Of course with absolutely no room for error, and no way to compensate for a bad choice by mixing barrels, a great deal of care must be taken in selecting just which barrels will be used in a single-barrel Bourbon. Early in their maturing life the barrels that will become Blanton's are identified and singled out for special treatment. They are moved to Warehouse H, which Elmer believes offers the best aging conditions, and it is from the barrels stored here that Elmer selects what will be bottled in any given week. Did I say "Elmer selects", as in "still does this"? Yup, I sure did. Elmer T. Lee "retired" nineteen years ago, but he still comes in nearly every Monday morning to make his selections and to monitor the aging of the Blanton's and Elmer T. Lee brands (current master distiller Gary Gayheart selects the other single-barrels). And, on this particular Monday morning, to offer some of his time to a pair of fascinated and awe-struck tourists.

Elmer T. Lee Single Barrel BourbonThere are actually two bottlings called Elmer T. Lee available, the single-barrel bottling at 90 proof and a 107 proof Elmer T. Lee (not single-barrel) that is no longer made and is very hard to find.

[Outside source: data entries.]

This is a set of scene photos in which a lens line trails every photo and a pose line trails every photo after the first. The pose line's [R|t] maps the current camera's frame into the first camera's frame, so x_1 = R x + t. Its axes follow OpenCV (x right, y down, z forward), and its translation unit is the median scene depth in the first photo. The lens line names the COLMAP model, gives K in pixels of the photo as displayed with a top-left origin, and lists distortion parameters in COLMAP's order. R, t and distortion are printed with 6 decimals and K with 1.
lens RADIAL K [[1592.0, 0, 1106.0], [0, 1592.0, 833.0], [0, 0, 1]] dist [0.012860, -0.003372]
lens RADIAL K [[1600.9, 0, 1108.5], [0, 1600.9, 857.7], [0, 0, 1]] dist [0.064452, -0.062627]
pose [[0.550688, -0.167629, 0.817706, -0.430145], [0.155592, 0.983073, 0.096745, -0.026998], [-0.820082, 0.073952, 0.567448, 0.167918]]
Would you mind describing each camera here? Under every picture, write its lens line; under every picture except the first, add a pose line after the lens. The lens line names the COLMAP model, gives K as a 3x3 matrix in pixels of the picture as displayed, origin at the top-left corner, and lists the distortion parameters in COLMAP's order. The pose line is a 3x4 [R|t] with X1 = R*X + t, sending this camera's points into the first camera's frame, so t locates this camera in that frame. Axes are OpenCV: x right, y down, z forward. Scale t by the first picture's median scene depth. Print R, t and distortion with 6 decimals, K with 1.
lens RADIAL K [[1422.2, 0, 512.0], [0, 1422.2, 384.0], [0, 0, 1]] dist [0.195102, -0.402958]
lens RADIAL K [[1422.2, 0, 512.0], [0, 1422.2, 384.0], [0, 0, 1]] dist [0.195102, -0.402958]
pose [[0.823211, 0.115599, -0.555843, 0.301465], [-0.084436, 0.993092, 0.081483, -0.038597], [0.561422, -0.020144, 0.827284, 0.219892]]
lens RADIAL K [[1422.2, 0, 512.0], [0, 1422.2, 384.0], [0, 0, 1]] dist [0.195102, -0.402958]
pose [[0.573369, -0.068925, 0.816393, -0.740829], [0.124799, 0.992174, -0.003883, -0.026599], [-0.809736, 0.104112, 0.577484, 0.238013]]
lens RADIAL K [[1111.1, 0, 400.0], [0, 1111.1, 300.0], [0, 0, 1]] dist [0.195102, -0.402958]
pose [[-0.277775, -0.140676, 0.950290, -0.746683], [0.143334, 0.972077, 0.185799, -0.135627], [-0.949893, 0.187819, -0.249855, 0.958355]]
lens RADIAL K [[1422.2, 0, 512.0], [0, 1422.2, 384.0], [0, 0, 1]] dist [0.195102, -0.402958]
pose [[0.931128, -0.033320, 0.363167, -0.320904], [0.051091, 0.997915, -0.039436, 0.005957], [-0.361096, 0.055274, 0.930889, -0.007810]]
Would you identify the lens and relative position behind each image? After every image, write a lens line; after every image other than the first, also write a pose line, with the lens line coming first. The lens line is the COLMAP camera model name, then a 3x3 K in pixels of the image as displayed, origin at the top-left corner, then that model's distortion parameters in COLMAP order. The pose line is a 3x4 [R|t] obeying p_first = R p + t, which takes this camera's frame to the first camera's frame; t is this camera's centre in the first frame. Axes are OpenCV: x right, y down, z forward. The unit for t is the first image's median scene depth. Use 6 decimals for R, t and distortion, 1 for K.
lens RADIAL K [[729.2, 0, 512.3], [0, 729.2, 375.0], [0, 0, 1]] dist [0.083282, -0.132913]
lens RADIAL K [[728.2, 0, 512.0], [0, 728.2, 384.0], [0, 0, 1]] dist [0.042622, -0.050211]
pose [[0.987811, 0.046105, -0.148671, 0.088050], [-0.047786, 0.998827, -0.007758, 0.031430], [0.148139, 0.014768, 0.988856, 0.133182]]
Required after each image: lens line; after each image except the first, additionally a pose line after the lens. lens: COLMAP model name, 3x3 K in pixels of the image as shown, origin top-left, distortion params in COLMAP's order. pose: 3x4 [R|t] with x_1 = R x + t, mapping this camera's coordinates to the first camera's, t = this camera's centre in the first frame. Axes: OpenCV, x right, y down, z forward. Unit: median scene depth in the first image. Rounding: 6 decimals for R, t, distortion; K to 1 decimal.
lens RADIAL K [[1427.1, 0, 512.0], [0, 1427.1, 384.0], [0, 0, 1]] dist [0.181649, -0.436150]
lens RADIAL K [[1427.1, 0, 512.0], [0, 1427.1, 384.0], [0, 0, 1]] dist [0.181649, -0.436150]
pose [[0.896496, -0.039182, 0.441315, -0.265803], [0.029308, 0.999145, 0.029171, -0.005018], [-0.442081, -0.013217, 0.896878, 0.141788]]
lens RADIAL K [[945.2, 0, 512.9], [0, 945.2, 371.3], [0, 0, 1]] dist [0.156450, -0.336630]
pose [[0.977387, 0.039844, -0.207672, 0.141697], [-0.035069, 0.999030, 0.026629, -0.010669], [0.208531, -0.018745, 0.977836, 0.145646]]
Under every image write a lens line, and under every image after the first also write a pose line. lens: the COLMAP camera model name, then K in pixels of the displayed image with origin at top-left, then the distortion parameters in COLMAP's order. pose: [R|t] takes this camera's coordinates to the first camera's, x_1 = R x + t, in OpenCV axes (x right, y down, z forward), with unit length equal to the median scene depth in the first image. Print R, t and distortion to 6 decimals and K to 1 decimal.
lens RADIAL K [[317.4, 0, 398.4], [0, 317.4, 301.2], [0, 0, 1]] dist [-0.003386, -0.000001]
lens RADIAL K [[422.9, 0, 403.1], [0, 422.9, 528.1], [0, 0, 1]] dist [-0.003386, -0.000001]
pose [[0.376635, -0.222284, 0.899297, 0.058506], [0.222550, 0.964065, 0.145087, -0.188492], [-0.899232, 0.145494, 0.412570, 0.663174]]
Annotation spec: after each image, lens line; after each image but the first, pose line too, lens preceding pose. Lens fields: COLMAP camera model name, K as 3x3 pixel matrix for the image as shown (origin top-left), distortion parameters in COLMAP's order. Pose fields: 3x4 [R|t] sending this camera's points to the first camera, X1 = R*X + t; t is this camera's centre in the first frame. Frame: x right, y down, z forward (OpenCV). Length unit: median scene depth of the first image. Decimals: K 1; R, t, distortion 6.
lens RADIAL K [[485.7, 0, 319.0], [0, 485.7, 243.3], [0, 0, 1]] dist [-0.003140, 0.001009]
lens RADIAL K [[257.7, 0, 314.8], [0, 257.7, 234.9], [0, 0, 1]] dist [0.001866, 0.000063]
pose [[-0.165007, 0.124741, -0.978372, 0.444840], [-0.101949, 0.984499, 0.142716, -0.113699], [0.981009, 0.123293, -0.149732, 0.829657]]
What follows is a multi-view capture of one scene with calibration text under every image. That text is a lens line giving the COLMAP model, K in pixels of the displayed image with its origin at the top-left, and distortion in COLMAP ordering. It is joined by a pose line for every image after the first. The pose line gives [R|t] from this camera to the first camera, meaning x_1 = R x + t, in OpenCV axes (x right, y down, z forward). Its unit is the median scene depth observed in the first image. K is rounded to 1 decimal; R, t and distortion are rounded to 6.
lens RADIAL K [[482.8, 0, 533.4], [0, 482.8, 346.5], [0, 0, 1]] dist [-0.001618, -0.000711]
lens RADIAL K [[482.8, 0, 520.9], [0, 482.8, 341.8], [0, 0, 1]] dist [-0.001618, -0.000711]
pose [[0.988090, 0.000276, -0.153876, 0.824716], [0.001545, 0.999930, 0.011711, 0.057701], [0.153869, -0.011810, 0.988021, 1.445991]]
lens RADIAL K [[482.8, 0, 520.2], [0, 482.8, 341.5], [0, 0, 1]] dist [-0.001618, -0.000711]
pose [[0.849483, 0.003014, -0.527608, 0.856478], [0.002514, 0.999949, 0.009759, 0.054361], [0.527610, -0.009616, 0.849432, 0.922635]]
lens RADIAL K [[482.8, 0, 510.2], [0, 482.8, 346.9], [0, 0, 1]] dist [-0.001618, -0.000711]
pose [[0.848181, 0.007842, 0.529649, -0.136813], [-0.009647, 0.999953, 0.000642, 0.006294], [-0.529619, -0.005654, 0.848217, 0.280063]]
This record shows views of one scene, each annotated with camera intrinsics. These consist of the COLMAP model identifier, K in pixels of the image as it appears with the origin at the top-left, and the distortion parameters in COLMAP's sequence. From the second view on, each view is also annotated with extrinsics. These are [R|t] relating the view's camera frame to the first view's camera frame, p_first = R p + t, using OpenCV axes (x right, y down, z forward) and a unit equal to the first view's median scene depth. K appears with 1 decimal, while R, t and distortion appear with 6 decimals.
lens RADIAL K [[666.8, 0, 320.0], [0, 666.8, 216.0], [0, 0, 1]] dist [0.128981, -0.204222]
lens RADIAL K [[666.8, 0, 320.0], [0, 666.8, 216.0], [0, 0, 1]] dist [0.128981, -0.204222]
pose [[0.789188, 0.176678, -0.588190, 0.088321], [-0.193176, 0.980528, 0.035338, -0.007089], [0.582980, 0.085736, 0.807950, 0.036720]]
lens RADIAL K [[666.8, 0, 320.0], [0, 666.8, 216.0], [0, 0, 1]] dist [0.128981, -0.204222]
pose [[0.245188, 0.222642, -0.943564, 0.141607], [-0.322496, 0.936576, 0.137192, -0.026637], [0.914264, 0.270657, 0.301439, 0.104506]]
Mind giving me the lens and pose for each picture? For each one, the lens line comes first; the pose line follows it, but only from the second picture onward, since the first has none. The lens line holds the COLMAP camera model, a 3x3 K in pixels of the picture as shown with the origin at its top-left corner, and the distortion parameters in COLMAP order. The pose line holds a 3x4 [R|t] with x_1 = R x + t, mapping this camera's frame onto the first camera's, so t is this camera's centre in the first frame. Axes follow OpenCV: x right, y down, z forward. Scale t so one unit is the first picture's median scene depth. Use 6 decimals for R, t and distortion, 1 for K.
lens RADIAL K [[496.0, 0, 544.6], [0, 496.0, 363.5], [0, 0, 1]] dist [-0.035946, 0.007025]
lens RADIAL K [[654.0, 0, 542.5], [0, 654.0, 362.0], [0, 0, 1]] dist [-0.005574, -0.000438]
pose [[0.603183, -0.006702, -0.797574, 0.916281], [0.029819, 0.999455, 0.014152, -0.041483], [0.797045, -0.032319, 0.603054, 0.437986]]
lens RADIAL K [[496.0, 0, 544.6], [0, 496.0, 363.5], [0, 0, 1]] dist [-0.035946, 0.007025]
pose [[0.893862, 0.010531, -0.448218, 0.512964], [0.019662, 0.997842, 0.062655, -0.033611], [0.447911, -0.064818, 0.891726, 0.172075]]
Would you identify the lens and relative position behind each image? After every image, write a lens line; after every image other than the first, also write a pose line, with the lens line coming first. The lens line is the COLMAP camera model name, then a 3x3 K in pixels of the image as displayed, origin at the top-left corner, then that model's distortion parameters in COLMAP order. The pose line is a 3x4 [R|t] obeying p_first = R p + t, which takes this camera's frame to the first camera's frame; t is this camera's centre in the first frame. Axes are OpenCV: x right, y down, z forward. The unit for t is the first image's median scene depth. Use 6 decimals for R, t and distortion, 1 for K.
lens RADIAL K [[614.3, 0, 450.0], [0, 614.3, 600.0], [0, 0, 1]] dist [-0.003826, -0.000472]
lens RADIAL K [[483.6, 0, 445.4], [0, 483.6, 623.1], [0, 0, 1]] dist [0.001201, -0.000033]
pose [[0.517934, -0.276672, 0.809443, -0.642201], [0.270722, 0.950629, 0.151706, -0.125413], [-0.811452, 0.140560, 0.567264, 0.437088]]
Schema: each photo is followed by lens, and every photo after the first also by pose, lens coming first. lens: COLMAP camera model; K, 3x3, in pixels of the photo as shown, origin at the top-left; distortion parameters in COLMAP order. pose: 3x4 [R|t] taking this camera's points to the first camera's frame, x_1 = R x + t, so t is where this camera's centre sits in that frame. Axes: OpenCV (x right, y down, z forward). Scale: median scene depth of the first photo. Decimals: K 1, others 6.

Ancient Age does make a Barrel-107 product, but it is not the same whiskey. We have two bottles of the Elmer T. Lee 107 and John thinks it's one of the two or three best Bourbons ever made. Elmer noted that the marketing folks had it put in an opaque black bottle, with the distinctive black Elmer T. Lee label because they thought it looked good. He didn't, and when the single-barrel came out he made sure it was bottled in clear glass so you could see the whiskey. It still has the same black label, though, and Elmer says lately he's been working on getting that changed as well. Look for new packaging on this Bourbon soon. (also look for the old Elmer T. Lee 107 and grab some if you can find it!)

One "undocumented" tradition at Leestown/Ancient Age has been that Elmer usually takes the time to hand-sign a few bottles of Elmer T. Lee single-barrel at the gift shop when he comes in on Mondays. That's what we'd missed last time we were here, and that's what we'd come here for this Monday morning. Although fantasies certainly entered our minds, we really hadn't expected the chance to actually meet and talk with Elmer in person, but we were hoping to get a signed bottle. Imagine our faces when Elmer went into the gift shop and returned with the news that there were no bottles of Elmer T. Lee available to sign! So Elmer gave us directions to the nearest liquor store (in town) and how to find him when we got back. And that's how John and Linda came to smuggle a bottle of Elmer T. Lee Bourbon into the Leestown/Ancient Age distillery! Elmer signed the bottle, both with his signature as he usually does and also with an added inscription just to us. It now occupies a special place in our collection.